Önemli düşünürlerin hayatları, düşünceleri, nasihatları ve birçok faydalı bilgiler içeren bir dizin…
Felsefe severlere tavsiye niteliğindedir.
Kitap bağlantılarının yanına arka kapak yazıları eklenmiştir.
1.
Bir kadın dünyayı aydınlatmak için ışık oldu ama söndürmek için ellerinden geleni yaptılar.
Bir kadın dünyayı daha güzel bir yer yapmak için canını ortaya koydu ama canını almak için her şeyi yaptılar.
Bir kadın insanlara düşünmeyi öğretti ama o gerçekleri çürütmek için her türlü yalana başvurdular.
Bir kadın insan aklının aynı zamanda onun kanatları olduğunu söyledi ama o kanatları kırmak için seferber oldular.
Bir kadın, insanın isterse her şeyi yapabileceğini gösterdi ama bunun olmaması için canlarını dişlerine taktılar.
Bir kadın tüm bunlara rağmen söylediklerini gerçekleştirdi ve bunu da herkese gösterdi. Ve bunun ağır bir vebali olacağını bile bile...
Bir kadın tek başına karanlığa karşı durdu ama o karanlık bir kadının varlığına tahammül edemedi.
Tarih onları en karanlık sayfalara gömdü ama o kadın bugün her sayfada insanların karşısında ve insanlara ışık olmaya devam ediyor.
Onun adı Hypatia.
Bilimin ve aklın ışığı...
İlla dört duvar arasında olmak değildir esaretlik; insanın kendini kendi iradesi içerisinde suskunluğa hapsetmesi, çağımızın en bilinen esaret biçimidir. İlla fiziksel olarak hayattan soyutlanmak anlamına gelmez esaretlik.

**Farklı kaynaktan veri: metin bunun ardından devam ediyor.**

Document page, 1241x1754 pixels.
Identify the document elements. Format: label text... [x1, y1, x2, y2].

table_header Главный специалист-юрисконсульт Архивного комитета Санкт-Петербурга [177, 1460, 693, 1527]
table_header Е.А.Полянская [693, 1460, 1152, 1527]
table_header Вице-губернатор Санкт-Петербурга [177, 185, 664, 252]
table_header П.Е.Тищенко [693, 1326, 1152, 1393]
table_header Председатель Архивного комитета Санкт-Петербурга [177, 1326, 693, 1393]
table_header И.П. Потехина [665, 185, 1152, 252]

Bazen her şeyi yeniden düşünmek lazım. İçinde bulunduğumuz düşünce yapısından çıkıp, uzaktan kendimize ve dünyaya bakmamız gerek. Bu tıpkı bir binanın içindeyken o binanın boyutunu, büyüklüğünü ve neye benzediğini bilmemeye benzer. Binadan çıkıp biraz uzaklaştığınızda onu daha iyi görür ve binayı daha iyi değerlendirirsiniz. İnsanın kendi düşüncelerine bazen uzaktan bakmayı bilmesi gerekiyor.
Hypatia’ya göre bir insan sahip olduğu korkuyla yaşayamaz;
yaşamını, bir başkasının ağzına göre kulak olarak geçiremez. Hayatın içine doğru yürümedikçe, korkularının üzerine gitmedikçe, geçmişi sorgulayıp geleceğe bakmadıkça, geleneksel düşünceleri üzerinden silkelemedikçe, kulaklarını dünyaya kapatıp gözlerini gerçeklere kıstıkça, bir gerçeğin neferi olmaktansa yanlışın kölesi oldukça, bir başkasının sözlerine zihnen kulluk ettikçe gerçek anlamda yaşayamaz.
Böyle bir insan yaşayamaz yaptığı tek şey hayatta kalmaktır.
“İnsan, güzelliği bedenlerde bulduğunda bunun peşinden koşmamalıdır; bunların imgeler, izler, gölgeler olduğunu bilmeli ve neyi temsil ediyorlarsa onun peşinden gitmelidir.”
Hypatia’nın ölümü feminizm karşıtı bir eylem olarak görülebilir. Kadınlara yönelik davranışlarda köklü bir değişikliğin de temelini atmıştır. Özgür, düşünsel olarak bağımsız ve üretken olan kadınlar baskı yoluyla susturulmuşlardı. Ve bu suskunluk yüzyıllarca sürecekti.
...gözlerini başkalarının bakışlarına teslim eden bir toplumun ileriyi görmesi mümkün değildi. Görülmesi gereken bir şey varsa da o şeyi görmeden yanından geçeceklerdi. Çünkü onlar görmüyorlardı, sadece bakıyorlardı.